Let's see if I can organize this. I'll start with Liriodendron tulipifera, along False Creek. These are in a group of I forget, 20 or so trees, some of which are Liriodendron chinense. I worked really hard to tell which were which one year; if I posted all that, I can't find it, but in the end, I realized that the leafbacks on L. chinense were, if not correctly called sericeous, then very close, silky smooth. I took a sample leaf of each in to Douglas Justice that year, ID'd on the basis of the flowers, and he easily was able to feel which was which. I don't remember now which of these trees were which, but I'm pretty sure this one is L chinense.
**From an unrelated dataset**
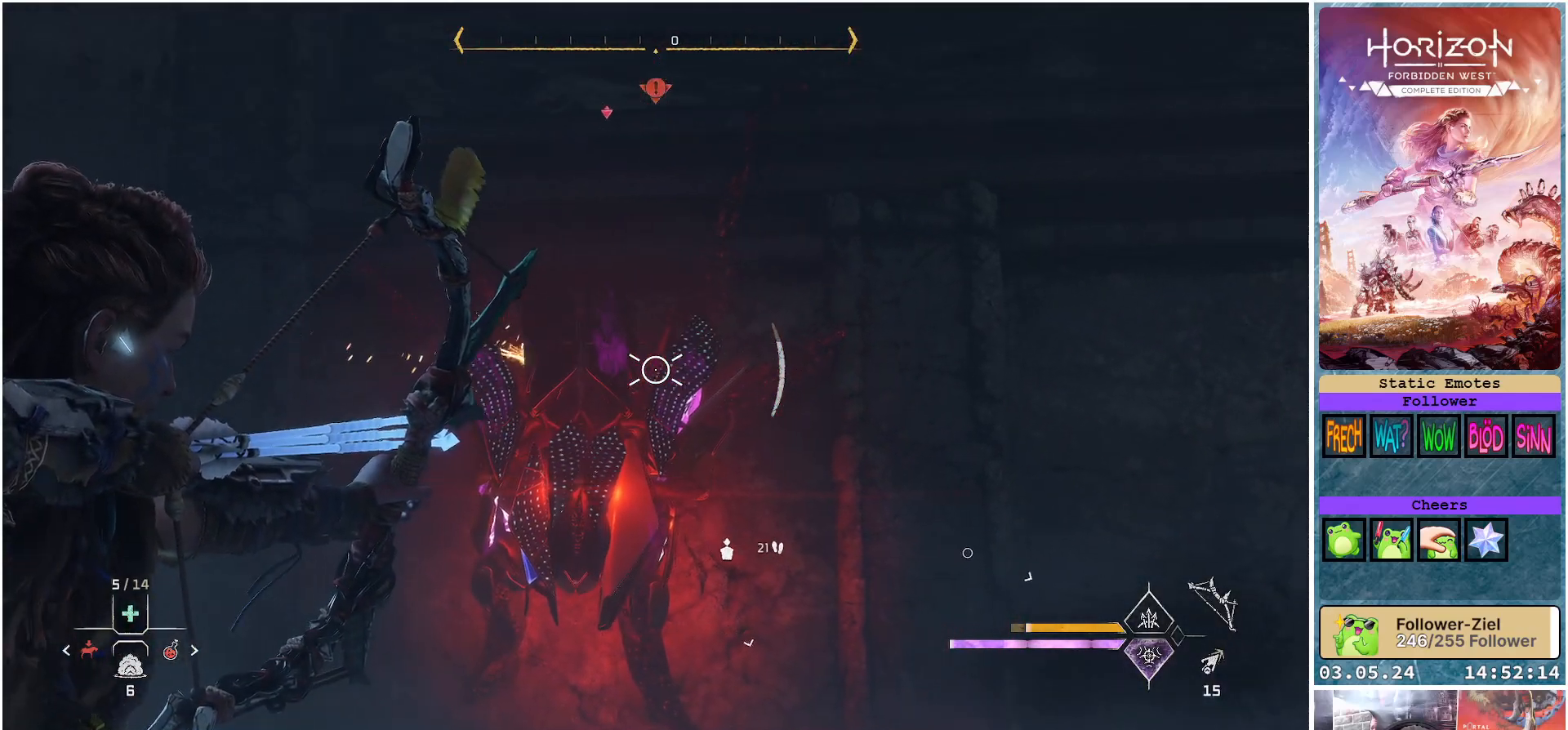
{"buttons": ["L2"], "left_stick": "center", "right_stick": "center", "events": [[200, "R2", "up"], [200, "right_stick", "center"], [267, "left_stick", "center"]]}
I'm not certain, though, whether the yellow vs. green breakdown splits here exactly by species. L. tulipifera is in the background. In the West End is a block, now a pedestrian walk-through, of big old L. tulipifera. Here is one of the L. tulipifera, at the other end of the block, with Fraxinus angustifolia to the left of it. Moving on to Fraxinus angustifolia, I like this tree in the fall because I can recognize it even from a distance. I can almost say it's unmistakeable in the mottling of its colours, something I can hardly ever say about anything. This group is right downtown. The next day was still good weather, so I did the half-hour walk along False Creek to George Wainborn Park, where there is a grove of 30 or so F. angustifolia. Here is a photo of them from 2013. I recorded them with the cultivar name 'Raywood'. I don't know how I came up with that. Here is a single F. angustifolia along the English Bay seawall.
Vancouver is still such a beautiful city. I was born there and sometimes I miss living there. My grandmother lived in poverty raising 4 children (husband in 'The San" with TB) in a house on a 33-foot lot that is now worth well over a million dollars. I have a book called "Through Lion's Gate" published in 1969 by the Vancouver Real Estate Board that captures the Vancouver I remember and love - before it was 'discovered' by the rest of the world. As I recall, the fall colours in the mid-20th century were lovely but certainly not as diverse as they are now with so many varieties of introduced trees and shrubs planted over the decades. The thing I do remember is how the North Shore mountains were always so vivid - any day it wasn't raining, that is.
I don't know the book, but here's a page referring to it: Through Lions Gate - Vancouver Is Awesome I see that Daniel Izzard was a painter - is it a collection of his paintings?
The original book features beautiful photographs from around the City. It was probably motivated as a promotion to introduce prospective purchasers to consider buying in Vancouver. What a hard sell! :-) But, no, not a collection of paintings.
A lot of people think of Autumn colours as the deciduous trees, but how about the bronze of a Chamarsyparis pisifera Boulevard. It goes this colour every year amongst the fallen leaves of my maples in my garden.